→ EXERCISE REQUIREMENTS:
Render as a numbered list the lines starting with the line containing "27: (638, 419)" and going on through the line containing "88: (1108, 652)", both included, with blank lines left out and the pictures omitted.

→ RECORDED DATA:
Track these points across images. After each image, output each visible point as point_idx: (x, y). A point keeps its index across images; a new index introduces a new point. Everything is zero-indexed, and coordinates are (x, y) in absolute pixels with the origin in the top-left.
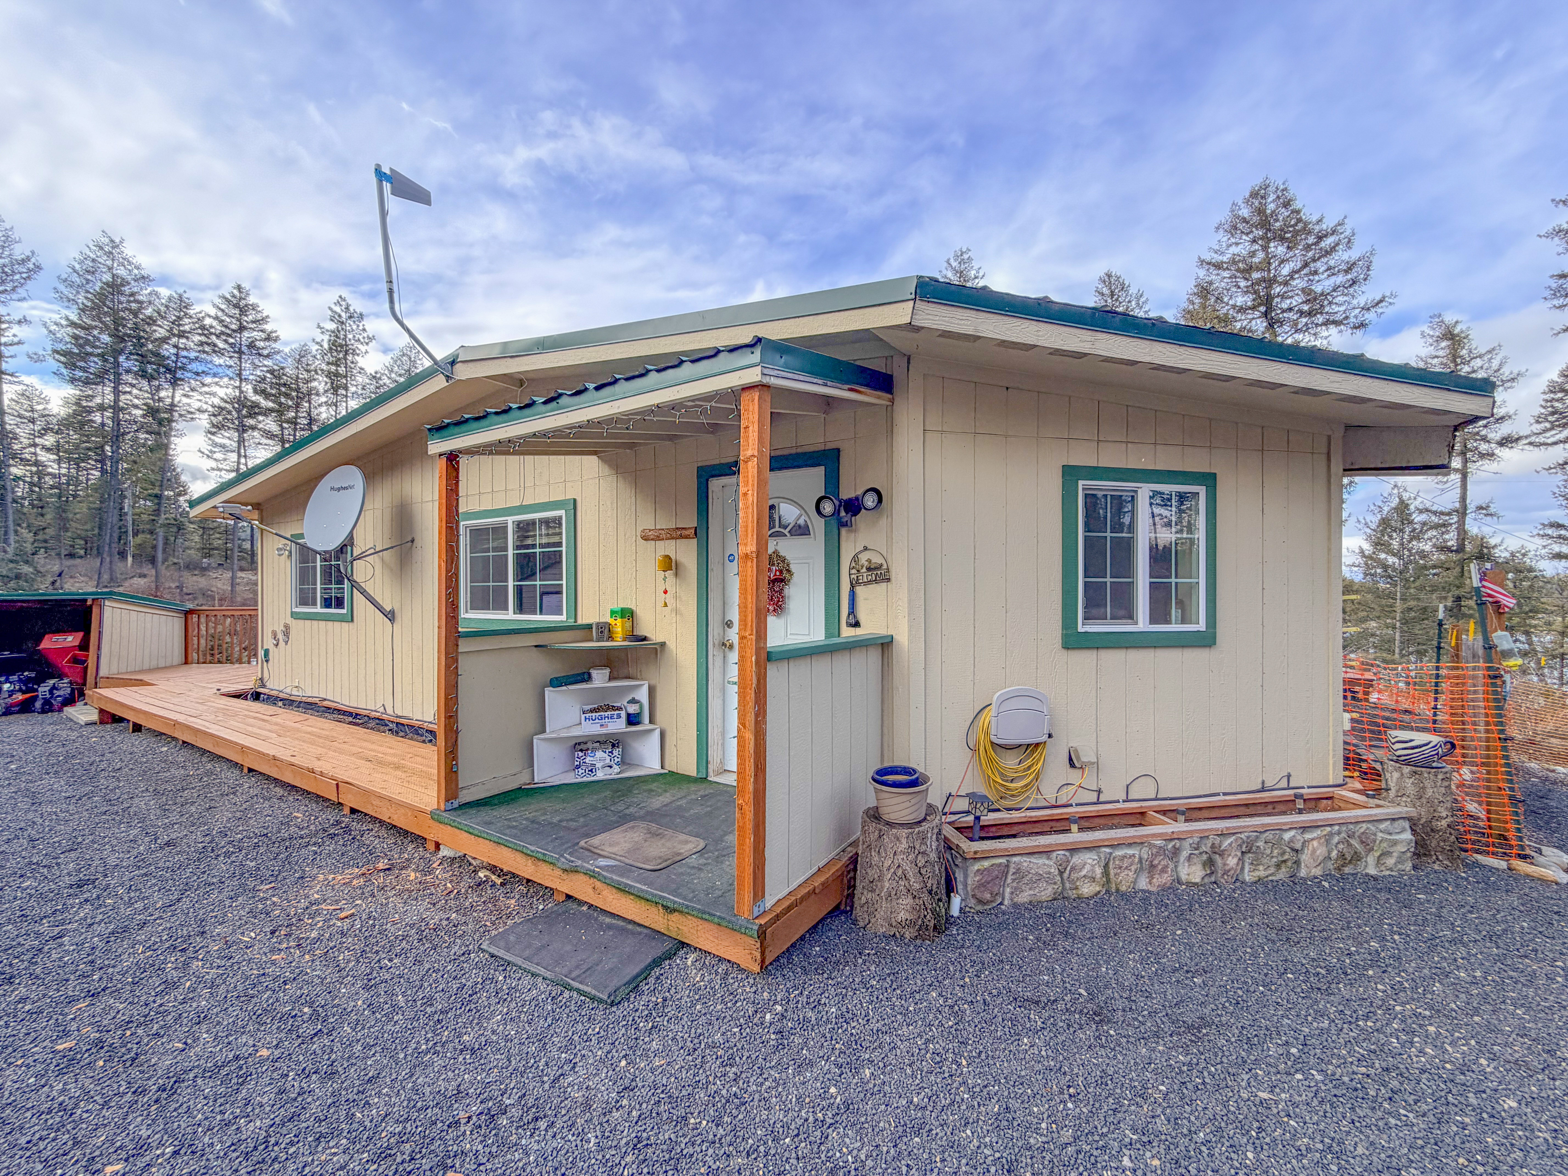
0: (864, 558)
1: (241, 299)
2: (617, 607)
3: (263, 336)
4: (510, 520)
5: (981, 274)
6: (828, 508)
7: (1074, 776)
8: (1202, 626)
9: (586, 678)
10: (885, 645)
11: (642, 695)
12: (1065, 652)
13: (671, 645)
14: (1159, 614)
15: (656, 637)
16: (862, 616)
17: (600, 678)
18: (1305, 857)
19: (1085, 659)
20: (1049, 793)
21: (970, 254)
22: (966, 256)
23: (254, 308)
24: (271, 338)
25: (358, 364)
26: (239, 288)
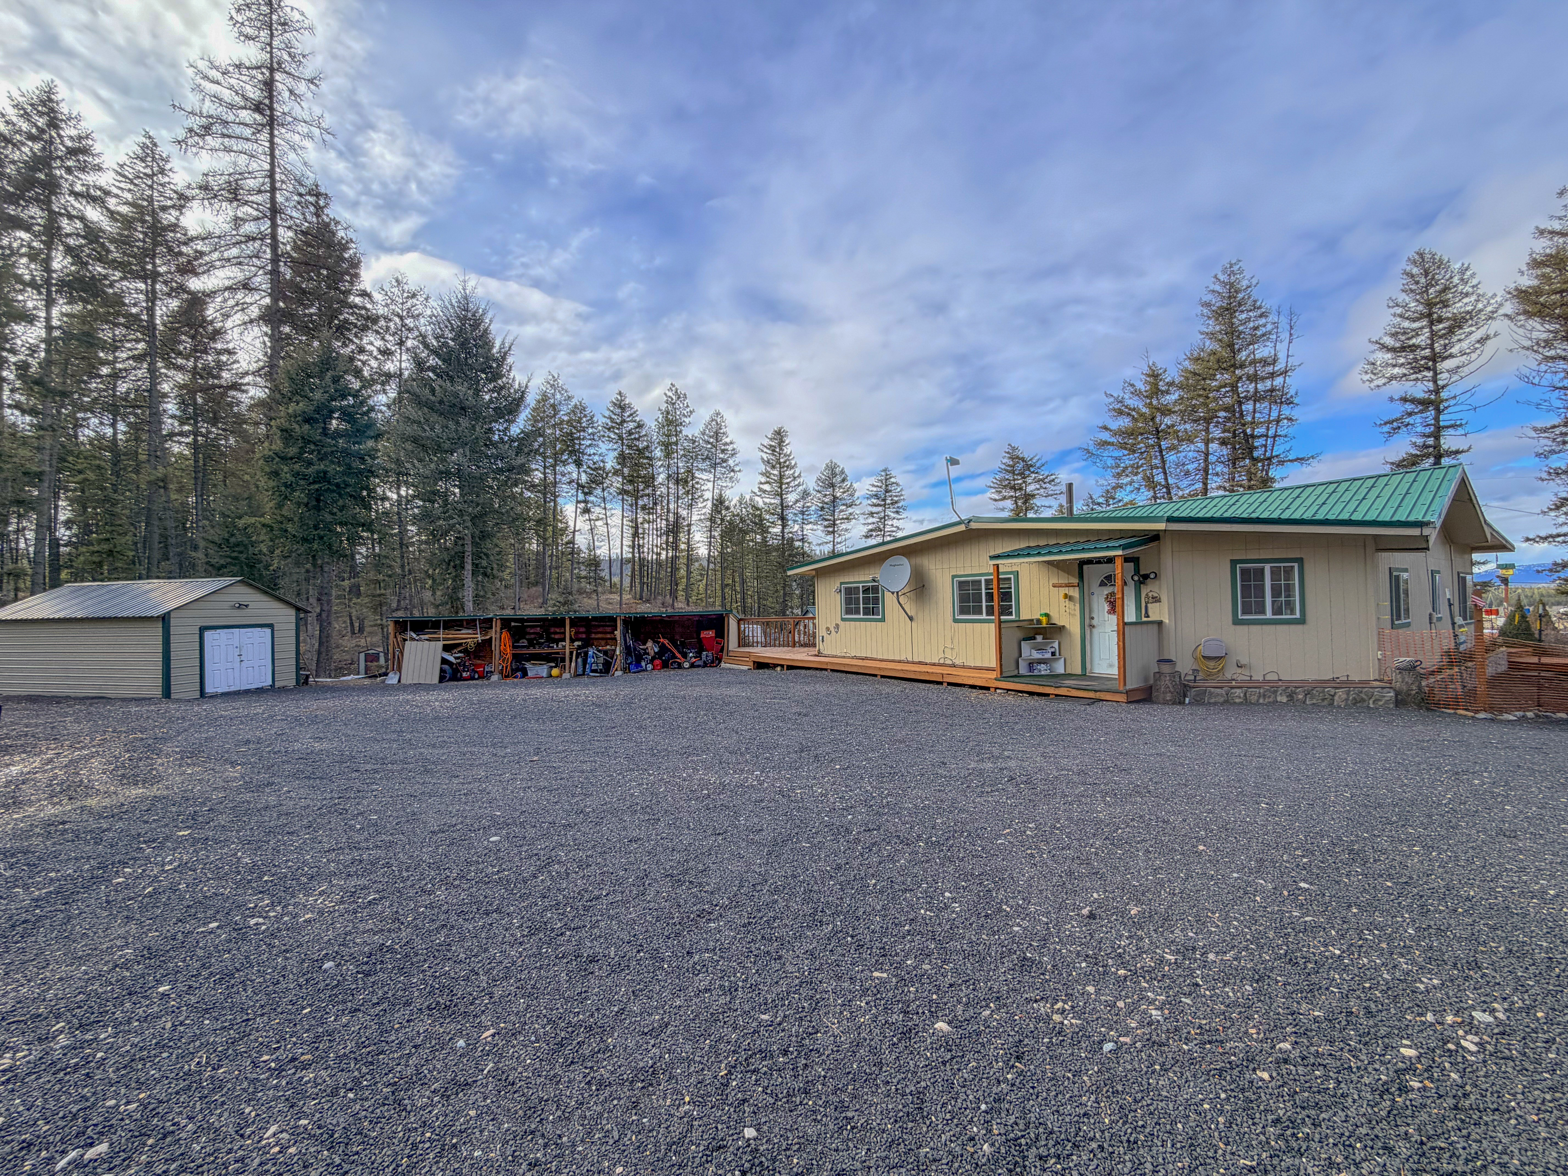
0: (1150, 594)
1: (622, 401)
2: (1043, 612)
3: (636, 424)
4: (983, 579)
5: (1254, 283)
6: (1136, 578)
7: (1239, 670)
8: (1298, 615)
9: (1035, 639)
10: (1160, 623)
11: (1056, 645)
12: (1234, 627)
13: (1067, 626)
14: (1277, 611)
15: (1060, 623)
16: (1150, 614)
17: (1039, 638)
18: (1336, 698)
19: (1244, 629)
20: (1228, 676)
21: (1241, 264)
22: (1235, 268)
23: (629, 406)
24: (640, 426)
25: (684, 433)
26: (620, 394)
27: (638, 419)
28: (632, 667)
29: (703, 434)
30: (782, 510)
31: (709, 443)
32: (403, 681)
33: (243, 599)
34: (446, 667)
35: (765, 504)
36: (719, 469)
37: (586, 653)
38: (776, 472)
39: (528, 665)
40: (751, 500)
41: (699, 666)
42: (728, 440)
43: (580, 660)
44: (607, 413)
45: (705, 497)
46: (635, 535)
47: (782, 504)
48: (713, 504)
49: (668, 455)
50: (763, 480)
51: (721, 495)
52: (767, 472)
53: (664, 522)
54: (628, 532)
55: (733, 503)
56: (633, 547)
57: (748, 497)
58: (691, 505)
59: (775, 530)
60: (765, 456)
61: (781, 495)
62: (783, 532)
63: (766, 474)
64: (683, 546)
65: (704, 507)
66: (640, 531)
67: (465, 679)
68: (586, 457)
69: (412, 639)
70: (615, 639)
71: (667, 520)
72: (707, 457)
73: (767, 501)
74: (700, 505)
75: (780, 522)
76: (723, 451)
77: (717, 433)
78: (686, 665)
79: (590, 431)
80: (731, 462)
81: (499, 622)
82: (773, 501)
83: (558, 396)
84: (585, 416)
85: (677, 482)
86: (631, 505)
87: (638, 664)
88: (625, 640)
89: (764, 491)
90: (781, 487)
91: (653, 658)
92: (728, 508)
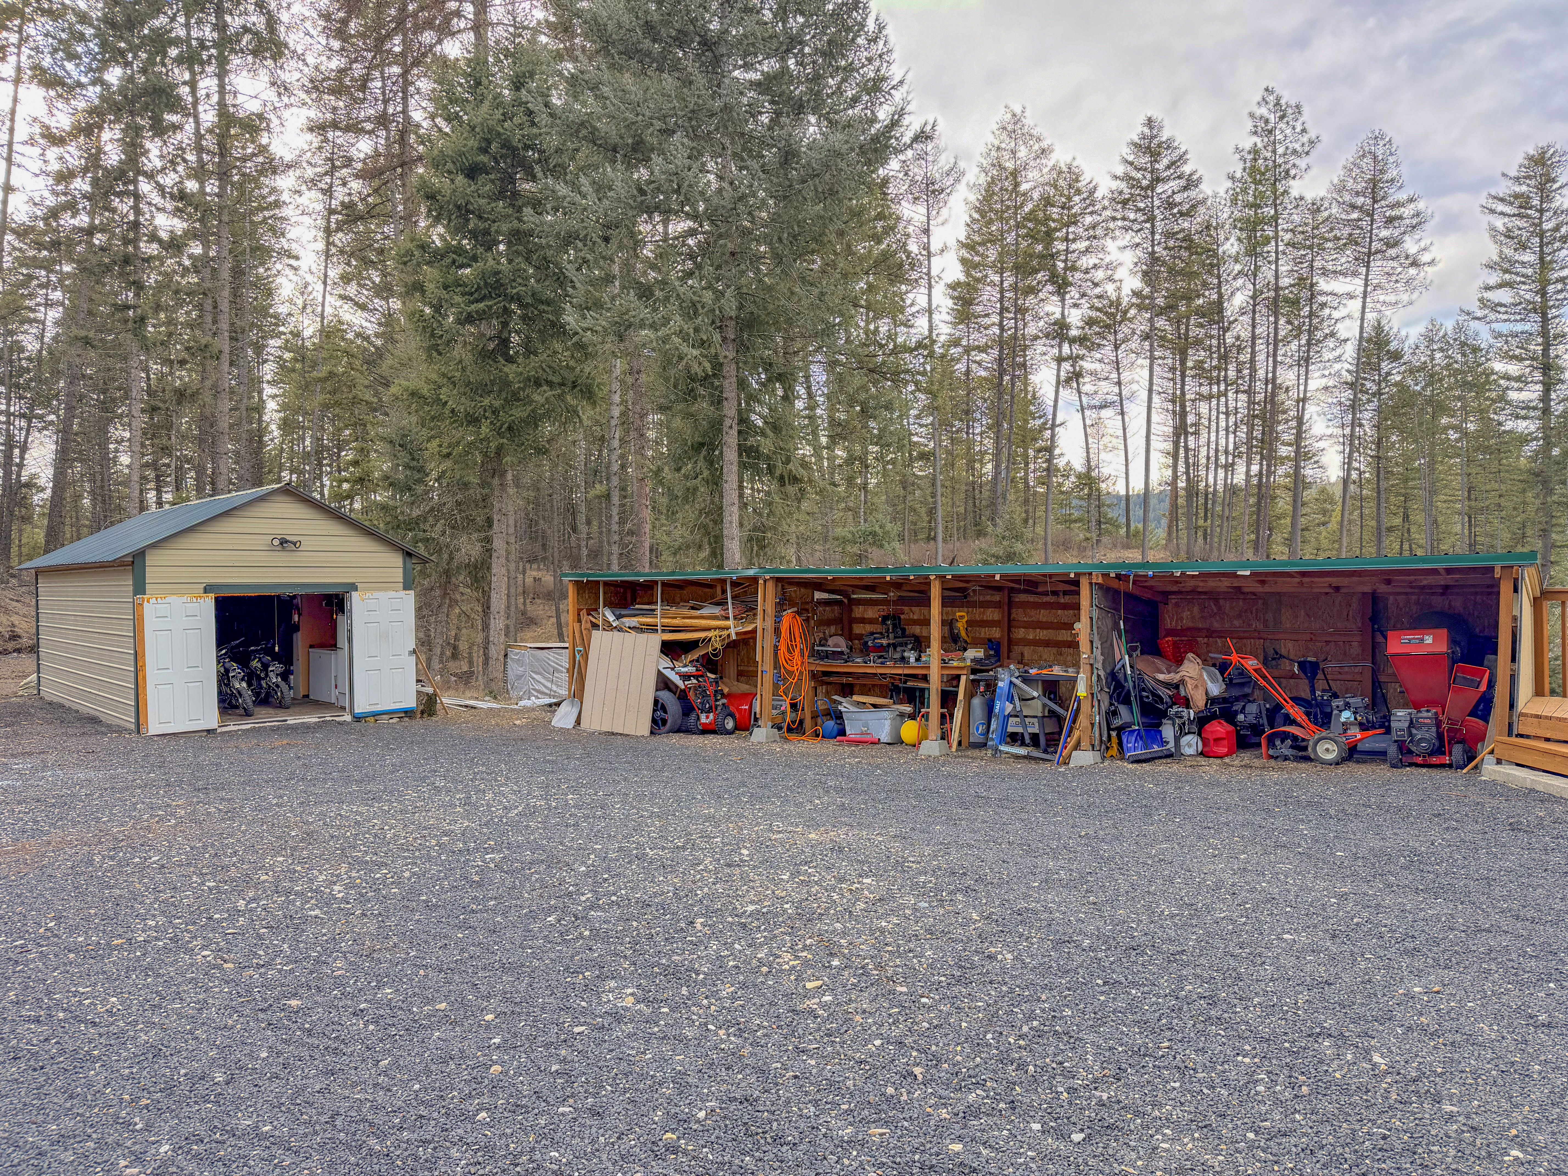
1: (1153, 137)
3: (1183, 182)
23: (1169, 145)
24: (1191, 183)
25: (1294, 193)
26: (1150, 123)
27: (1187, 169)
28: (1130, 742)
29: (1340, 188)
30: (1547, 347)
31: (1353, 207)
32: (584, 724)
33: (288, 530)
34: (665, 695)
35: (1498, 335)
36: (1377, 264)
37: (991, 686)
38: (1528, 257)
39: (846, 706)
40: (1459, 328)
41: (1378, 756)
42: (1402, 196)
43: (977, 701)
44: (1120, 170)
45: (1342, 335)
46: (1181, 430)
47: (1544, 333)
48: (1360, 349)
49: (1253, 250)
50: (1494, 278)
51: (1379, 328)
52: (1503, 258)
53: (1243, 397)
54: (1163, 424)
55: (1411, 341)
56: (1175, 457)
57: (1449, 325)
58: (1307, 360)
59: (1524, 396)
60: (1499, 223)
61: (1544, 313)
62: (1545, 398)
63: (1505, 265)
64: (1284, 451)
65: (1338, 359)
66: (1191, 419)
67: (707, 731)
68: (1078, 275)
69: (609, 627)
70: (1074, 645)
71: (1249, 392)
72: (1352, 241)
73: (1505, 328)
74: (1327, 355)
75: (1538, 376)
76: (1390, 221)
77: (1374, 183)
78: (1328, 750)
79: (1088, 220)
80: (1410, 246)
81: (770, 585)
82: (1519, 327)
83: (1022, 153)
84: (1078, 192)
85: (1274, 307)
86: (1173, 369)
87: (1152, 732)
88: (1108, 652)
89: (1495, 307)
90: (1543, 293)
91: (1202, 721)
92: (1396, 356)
...
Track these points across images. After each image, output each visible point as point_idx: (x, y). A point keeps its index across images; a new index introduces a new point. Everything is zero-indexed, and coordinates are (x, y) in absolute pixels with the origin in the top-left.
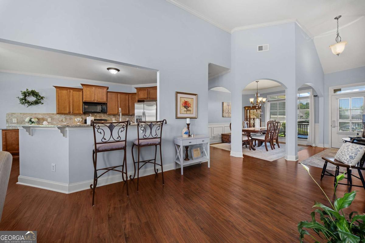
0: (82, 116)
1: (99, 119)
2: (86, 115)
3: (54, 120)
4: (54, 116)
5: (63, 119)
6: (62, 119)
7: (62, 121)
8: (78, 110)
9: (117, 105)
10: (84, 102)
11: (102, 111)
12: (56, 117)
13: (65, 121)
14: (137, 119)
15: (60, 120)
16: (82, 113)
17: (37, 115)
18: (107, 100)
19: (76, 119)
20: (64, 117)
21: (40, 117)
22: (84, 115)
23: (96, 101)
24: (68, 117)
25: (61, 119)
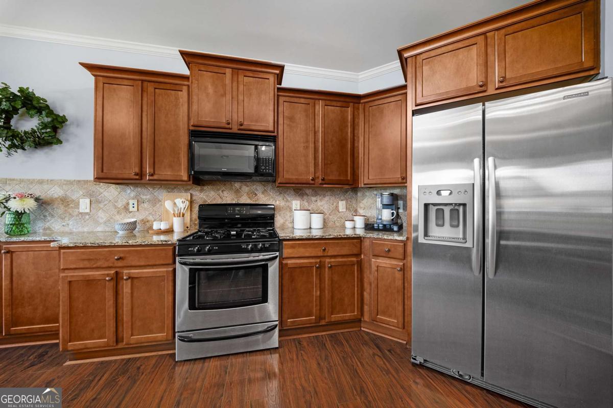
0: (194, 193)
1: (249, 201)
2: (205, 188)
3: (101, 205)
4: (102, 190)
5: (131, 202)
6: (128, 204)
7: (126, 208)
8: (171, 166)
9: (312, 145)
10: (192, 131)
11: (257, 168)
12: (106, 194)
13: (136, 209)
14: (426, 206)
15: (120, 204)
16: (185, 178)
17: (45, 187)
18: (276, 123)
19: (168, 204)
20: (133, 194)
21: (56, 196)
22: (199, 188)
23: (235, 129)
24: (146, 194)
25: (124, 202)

→ TASK SOLUTION:
1. 27: (638, 419)
2. 28: (632, 667)
3. 29: (703, 434)
4. 30: (782, 510)
5. 31: (709, 443)
6. 32: (403, 681)
7. 33: (243, 599)
8. 34: (446, 667)
9. 35: (765, 504)
10. 36: (719, 469)
11. 37: (586, 653)
12. 38: (776, 472)
13. 39: (528, 665)
14. 40: (751, 500)
15. 41: (699, 666)
16. 42: (728, 440)
17. 43: (580, 660)
18. 44: (607, 413)
19. 45: (705, 497)
20. 46: (635, 535)
21. 47: (782, 504)
22. 48: (713, 504)
23. 49: (668, 455)
24. 50: (763, 480)
25. 51: (721, 495)
26. 52: (767, 472)
27. 53: (664, 522)
28. 54: (628, 532)
29. 55: (733, 503)
30. 56: (633, 547)
31. 57: (748, 497)
32. 58: (691, 505)
33. 59: (775, 530)
34. 60: (765, 456)
35. 61: (781, 495)
36. 62: (783, 532)
37. 63: (766, 474)
38. 64: (683, 546)
39. 65: (704, 507)
40. 66: (640, 531)
41. 67: (465, 679)
42. 68: (586, 457)
43. 69: (412, 639)
44. 70: (615, 639)
45. 71: (667, 520)
46. 72: (707, 457)
47. 73: (767, 501)
48. 74: (700, 505)
49. 75: (780, 522)
50. 76: (723, 451)
51. 77: (717, 433)
52. 78: (686, 665)
53. 79: (590, 431)
54. 80: (731, 462)
55. 81: (499, 622)
56. 82: (773, 501)
57. 83: (558, 396)
58. 84: (585, 416)
59. 85: (677, 482)
60. 86: (631, 505)
61. 87: (638, 664)
62. 88: (625, 640)
63. 89: (764, 491)
64. 90: (781, 487)
65. 91: (653, 658)
66. 92: (728, 508)
67. 1: (1153, 137)
68. 3: (1183, 182)
69. 23: (1169, 145)
70. 24: (1191, 183)
71. 25: (1294, 193)
72. 26: (1150, 123)
73. 27: (1187, 169)
74. 28: (1130, 742)
75. 29: (1340, 188)
76. 30: (1547, 347)
77. 31: (1353, 207)
78. 32: (584, 724)
79. 33: (288, 530)
80. 34: (665, 695)
81. 35: (1498, 335)
82. 36: (1377, 264)
83. 37: (991, 686)
84. 38: (1528, 257)
85. 39: (846, 706)
86. 40: (1459, 328)
87. 41: (1378, 756)
88. 42: (1402, 196)
89. 43: (977, 701)
90. 44: (1120, 170)
91. 45: (1342, 335)
92. 46: (1181, 430)
93. 47: (1544, 333)
94. 48: (1360, 349)
95. 49: (1253, 250)
96. 50: (1494, 278)
97. 51: (1379, 328)
98. 52: (1503, 258)
99. 53: (1243, 397)
100. 54: (1163, 424)
101. 55: (1411, 341)
102. 56: (1175, 457)
103. 57: (1449, 325)
104. 58: (1307, 360)
105. 59: (1524, 396)
106. 60: (1499, 223)
107. 61: (1544, 313)
108. 62: (1545, 398)
109. 63: (1505, 265)
110. 64: (1284, 451)
111. 65: (1338, 359)
112. 66: (1191, 419)
113. 67: (707, 731)
114. 68: (1078, 275)
115. 69: (609, 627)
116. 70: (1074, 645)
117. 71: (1249, 392)
118. 72: (1352, 241)
119. 73: (1505, 328)
120. 74: (1327, 355)
121. 75: (1538, 376)
122. 76: (1390, 221)
123. 77: (1374, 183)
124. 78: (1328, 750)
125. 79: (1088, 220)
126. 80: (1410, 246)
127. 81: (770, 585)
128. 82: (1519, 327)
129. 83: (1022, 153)
130. 84: (1078, 192)
131. 85: (1274, 307)
132. 86: (1173, 369)
133. 87: (1152, 732)
134. 88: (1108, 652)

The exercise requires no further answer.